*THE TASK*
Can you write out, word for word, the lines of the records below, starting with the line that contains "genus: Agelasticus" and going on through the line that contains "family: Sphingidae", with both of those lines included?

(Extracted data entries)
———

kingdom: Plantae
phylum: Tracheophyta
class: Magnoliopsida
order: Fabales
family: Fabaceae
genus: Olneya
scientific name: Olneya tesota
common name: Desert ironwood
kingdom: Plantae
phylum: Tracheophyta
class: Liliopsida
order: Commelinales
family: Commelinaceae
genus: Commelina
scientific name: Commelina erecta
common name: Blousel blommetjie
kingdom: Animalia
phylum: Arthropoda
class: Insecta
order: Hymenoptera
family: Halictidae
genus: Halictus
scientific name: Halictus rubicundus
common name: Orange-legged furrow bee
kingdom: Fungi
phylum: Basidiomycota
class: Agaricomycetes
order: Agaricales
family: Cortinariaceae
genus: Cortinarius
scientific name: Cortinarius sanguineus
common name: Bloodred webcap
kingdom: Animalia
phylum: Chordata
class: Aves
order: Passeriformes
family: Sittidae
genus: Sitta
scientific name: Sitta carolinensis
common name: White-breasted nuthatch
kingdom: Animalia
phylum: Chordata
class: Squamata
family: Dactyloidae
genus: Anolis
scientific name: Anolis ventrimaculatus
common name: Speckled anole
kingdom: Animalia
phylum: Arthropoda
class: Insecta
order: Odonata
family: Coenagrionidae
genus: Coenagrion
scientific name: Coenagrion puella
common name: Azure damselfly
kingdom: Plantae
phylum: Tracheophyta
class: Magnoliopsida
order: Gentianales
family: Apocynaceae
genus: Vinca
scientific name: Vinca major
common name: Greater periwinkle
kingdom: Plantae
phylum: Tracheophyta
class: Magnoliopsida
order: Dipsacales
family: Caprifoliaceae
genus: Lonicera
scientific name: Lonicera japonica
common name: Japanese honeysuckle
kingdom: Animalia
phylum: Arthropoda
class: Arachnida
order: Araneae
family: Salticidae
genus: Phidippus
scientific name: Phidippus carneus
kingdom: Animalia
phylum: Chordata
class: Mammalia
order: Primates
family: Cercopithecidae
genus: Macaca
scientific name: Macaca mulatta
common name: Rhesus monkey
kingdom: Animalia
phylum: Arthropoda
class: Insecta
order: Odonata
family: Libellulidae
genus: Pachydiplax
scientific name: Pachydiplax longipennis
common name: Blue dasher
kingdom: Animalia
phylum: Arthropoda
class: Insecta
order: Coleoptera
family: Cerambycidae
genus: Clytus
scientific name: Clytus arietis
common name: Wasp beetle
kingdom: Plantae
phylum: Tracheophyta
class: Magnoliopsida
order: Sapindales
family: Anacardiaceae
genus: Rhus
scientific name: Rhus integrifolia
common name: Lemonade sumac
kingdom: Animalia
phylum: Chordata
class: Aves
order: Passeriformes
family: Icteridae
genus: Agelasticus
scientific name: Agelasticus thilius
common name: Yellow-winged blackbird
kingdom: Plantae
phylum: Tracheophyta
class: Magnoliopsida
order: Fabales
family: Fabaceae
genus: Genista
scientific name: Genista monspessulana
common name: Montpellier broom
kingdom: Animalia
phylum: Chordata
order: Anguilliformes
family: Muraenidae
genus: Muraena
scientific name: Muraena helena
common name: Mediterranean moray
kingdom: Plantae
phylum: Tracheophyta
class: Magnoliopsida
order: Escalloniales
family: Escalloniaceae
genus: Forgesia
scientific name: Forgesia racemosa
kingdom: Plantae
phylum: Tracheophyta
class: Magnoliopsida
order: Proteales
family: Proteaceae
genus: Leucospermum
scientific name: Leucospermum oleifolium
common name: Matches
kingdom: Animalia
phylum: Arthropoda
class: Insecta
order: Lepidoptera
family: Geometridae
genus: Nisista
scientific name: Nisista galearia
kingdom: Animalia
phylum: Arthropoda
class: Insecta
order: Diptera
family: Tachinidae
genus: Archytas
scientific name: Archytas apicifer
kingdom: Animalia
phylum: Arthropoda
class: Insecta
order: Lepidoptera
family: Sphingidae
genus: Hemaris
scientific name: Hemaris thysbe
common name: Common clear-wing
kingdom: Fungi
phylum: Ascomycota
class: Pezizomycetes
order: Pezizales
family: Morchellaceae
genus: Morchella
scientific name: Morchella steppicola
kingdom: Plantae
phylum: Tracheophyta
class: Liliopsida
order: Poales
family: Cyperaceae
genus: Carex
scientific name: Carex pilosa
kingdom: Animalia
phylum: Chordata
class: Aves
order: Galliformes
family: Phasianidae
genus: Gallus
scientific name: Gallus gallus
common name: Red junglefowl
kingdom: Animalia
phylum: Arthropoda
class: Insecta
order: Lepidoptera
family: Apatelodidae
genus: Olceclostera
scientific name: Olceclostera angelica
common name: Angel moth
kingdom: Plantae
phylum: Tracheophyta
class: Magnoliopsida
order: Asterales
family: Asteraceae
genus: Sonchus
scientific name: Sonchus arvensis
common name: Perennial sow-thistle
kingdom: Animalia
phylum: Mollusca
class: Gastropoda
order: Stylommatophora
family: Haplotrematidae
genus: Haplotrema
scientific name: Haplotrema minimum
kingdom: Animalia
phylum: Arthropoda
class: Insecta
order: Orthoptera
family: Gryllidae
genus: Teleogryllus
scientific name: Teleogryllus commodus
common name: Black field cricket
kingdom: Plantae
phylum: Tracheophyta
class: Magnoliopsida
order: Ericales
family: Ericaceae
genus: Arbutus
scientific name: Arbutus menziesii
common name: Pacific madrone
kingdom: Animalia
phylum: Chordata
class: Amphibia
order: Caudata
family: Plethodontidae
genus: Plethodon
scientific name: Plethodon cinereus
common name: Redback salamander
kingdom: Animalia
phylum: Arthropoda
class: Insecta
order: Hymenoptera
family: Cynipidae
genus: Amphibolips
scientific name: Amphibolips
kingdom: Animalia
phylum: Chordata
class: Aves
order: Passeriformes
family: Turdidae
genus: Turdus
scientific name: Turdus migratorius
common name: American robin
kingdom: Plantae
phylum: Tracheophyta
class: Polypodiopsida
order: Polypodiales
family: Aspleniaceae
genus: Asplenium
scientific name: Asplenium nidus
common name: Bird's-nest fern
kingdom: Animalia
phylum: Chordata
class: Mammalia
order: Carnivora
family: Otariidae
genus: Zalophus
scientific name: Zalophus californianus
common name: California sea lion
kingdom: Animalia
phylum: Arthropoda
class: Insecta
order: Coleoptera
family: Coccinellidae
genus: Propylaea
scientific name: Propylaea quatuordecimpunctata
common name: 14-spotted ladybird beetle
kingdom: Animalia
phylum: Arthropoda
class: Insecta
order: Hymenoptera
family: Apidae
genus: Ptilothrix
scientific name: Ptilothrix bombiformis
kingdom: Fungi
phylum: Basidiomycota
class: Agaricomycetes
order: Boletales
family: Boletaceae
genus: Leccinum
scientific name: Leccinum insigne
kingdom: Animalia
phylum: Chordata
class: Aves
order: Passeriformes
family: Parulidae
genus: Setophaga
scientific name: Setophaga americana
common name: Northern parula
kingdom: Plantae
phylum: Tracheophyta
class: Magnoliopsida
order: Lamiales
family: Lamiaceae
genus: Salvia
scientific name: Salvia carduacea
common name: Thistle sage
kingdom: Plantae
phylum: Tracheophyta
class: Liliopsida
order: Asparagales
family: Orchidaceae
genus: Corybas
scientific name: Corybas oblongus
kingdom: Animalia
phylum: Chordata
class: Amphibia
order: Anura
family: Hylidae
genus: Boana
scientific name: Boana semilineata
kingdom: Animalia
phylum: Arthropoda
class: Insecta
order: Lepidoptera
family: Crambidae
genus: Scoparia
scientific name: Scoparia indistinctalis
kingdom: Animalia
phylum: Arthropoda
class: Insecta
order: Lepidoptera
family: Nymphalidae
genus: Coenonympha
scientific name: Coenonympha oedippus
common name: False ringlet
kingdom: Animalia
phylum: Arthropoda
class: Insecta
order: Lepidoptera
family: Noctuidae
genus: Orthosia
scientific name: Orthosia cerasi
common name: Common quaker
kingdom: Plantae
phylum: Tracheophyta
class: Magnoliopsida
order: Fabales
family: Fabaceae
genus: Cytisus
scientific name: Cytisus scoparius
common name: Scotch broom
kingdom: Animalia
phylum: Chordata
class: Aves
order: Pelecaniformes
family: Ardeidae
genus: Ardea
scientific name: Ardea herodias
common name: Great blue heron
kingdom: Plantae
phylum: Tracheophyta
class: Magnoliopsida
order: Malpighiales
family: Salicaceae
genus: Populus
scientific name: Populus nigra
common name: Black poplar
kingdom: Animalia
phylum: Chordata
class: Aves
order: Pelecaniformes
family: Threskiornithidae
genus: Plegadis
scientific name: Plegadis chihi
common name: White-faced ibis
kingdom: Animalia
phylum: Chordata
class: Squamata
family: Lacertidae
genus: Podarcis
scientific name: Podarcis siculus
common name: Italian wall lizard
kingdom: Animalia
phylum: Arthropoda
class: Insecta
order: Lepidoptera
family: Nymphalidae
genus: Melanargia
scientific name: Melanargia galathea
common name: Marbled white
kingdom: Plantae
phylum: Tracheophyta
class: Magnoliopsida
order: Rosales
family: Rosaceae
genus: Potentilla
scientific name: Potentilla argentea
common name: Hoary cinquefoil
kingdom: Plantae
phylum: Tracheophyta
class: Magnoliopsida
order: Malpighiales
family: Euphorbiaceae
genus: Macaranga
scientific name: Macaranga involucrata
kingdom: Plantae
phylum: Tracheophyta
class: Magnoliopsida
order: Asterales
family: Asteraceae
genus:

———

*TASK RESPONSE*
genus: Agelasticus
scientific name: Agelasticus thilius
common name: Yellow-winged blackbird
kingdom: Plantae
phylum: Tracheophyta
class: Magnoliopsida
order: Fabales
family: Fabaceae
genus: Genista
scientific name: Genista monspessulana
common name: Montpellier broom
kingdom: Animalia
phylum: Chordata
order: Anguilliformes
family: Muraenidae
genus: Muraena
scientific name: Muraena helena
common name: Mediterranean moray
kingdom: Plantae
phylum: Tracheophyta
class: Magnoliopsida
order: Escalloniales
family: Escalloniaceae
genus: Forgesia
scientific name: Forgesia racemosa
kingdom: Plantae
phylum: Tracheophyta
class: Magnoliopsida
order: Proteales
family: Proteaceae
genus: Leucospermum
scientific name: Leucospermum oleifolium
common name: Matches
kingdom: Animalia
phylum: Arthropoda
class: Insecta
order: Lepidoptera
family: Geometridae
genus: Nisista
scientific name: Nisista galearia
kingdom: Animalia
phylum: Arthropoda
class: Insecta
order: Diptera
family: Tachinidae
genus: Archytas
scientific name: Archytas apicifer
kingdom: Animalia
phylum: Arthropoda
class: Insecta
order: Lepidoptera
family: Sphingidae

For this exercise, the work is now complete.